Nel corso degli anni molte imprese recuperate si sono organizzate in reti, hanno costituito tavoli territoriali ed hanno attivato procedure di soccorso in caso di sgombero. Possiamo dire che la lunga coda di questo processo ha fornito ai lavoratori uno strumento ulteriore con cui lottare, ma anche creato in molti casi meccanismi di cooperazione sociale più ampia: all'interno di molti degli spazi inutilizzati per la produzione sono infatti nati centri culturali e scuole popolari. Recentemente il recupero di mezzi di informazione ha segnato un nuovo punto di svolta con il recupero di importanti testate giornalistiche come Tiempo Argentino, la Manana de Cordoba, El Ciudadano di Rosario, aprendo un nuovo campo d’azione nell'informazione indipendente, che ha contribuito a dare nuova linfa alla narrazione ed alle potenzialità di questo fenomeno.

 

Infine, un terzo insieme di realtà è quello su cui ha gettato nuova luce il movimento femminista globale. La marea di Non Una di Meno in Italia ha riattivato le reti dei centri antiviolenza e delle case delle donne da un lato e dato nuova linfa ai processi di autorganizzazione dall’altro. In Italia abbiamo visto la nascita di nuovi spazi femministi come consultorie e queersultorie, reti di informazione indipendente, gruppi di autodifesa che stanno progressivamente vedendo la luce e che con molta probabilità si moltiplicheranno nel futuro. Ma a tal proposito vale la pena citare, nuovamente, la recente esperienza argentina. Qui il movimento per “l’aborto libero, sicuro e gratuito” ha accumulato forza grazie al rinnovato grido di Ni Una Menos. Con lo sciopero globale delle donne si è attivato un ulteriore processo di espansione la cui potenza sembra inarrestabile. Tra le pieghe del movimento argentino hanno però svolto un ruolo fondamentale la tessitura delle reti di cooperazione e mutuo aiuto preesistenti e quelle nate più di recente. Nonostante in Argentina, come in molti paesi dell’America Latina, alle donne sia negato il diritto all'aborto legale, grazie allo sforzo e la capacità di creare reti di sostegno, ogni anno migliaia di donne riescono ad abortire con misoprostolo in condizioni di sostanziale sicurezza. Questo avviene grazie ad una fitta rete di esperienze come quelle delle soccorriste (gruppi di appoggio ed accompagnamento), reti di professionisti della salute e di avvocati che si sono connessi con scuole, ambulatori ed altri luoghi in cui la Campagna si è organizzata ricodificando di fatto un pezzo di diritto alla salute.

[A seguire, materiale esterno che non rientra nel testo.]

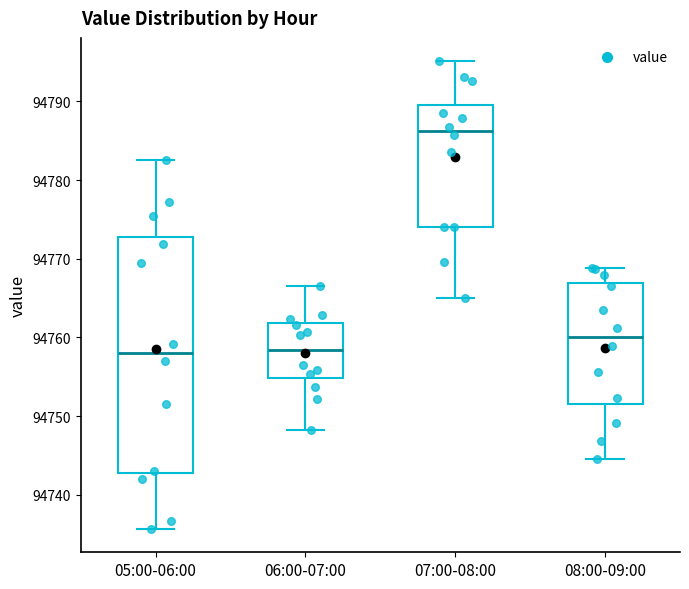

Reading left to right, transcribe this box plot: for each box, give where its median line is, the range the box spans, and where its two whiskers end, as read against the y-axis. The values are not printed on the chart, so give them approximately, as read against the axis.

05:00-06:00: median 94758, box 94743 to 94773, whiskers 94736 to 94783
06:00-07:00: median 94758, box 94755 to 94762, whiskers 94748 to 94767
07:00-08:00: median 94786, box 94774 to 94790, whiskers 94765 to 94795
08:00-09:00: median 94760, box 94752 to 94767, whiskers 94745 to 94769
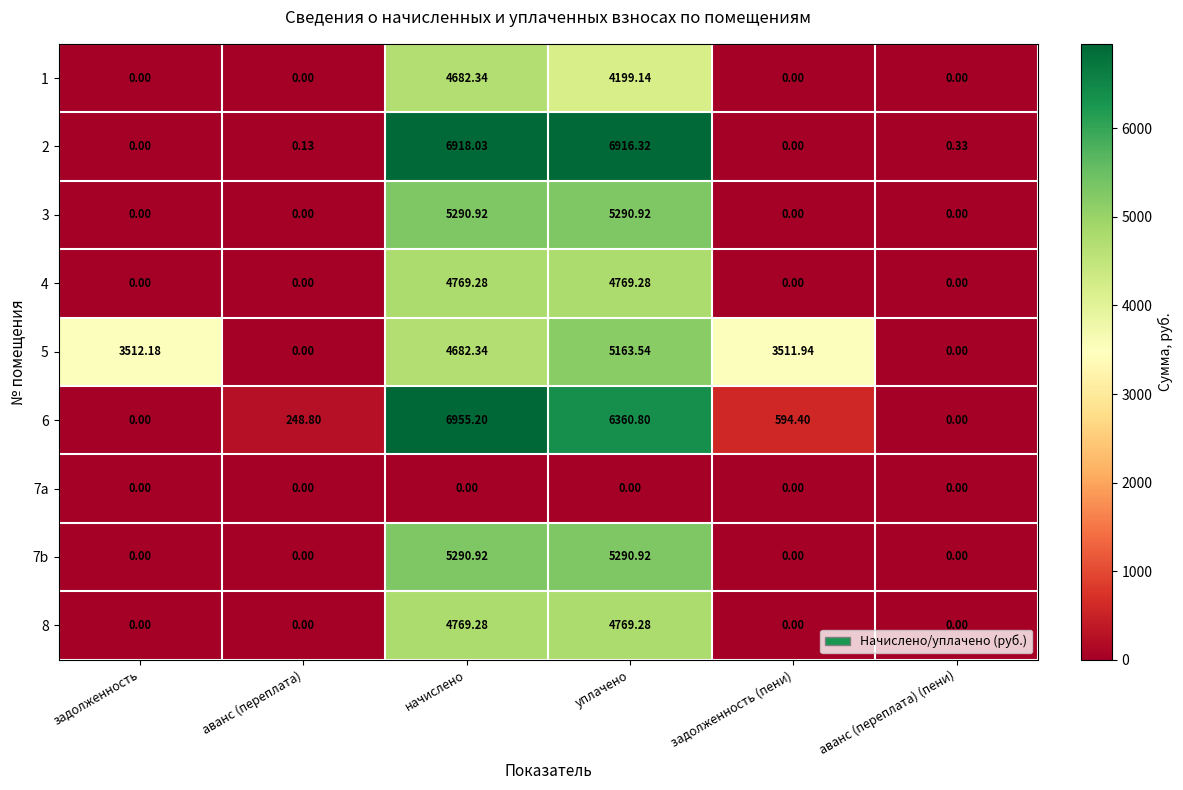

At which category does the chart reach its peak across all series?

начислено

Questa straordinaria pratica di autonomia e solidarietà compone uno dei punti fermi che ha permesso al movimento argentino di far fronte ad una apparente sconfitta e rilanciare immediatamente. Nel 2018, dopo la bocciatura della legge per l’aborto al Senato, un presidio di oltre un milione di donne è tornato ai propri luoghi di organizzazione, con l’obiettivo di raccogliere ulteriore potenza. Nel mentre ha istituito da sé una costellazione di spazi femministi, di cooperazione solidarietà ed autonomia che configurano già qui ed ora una dimensione pubblica e visibile della cura.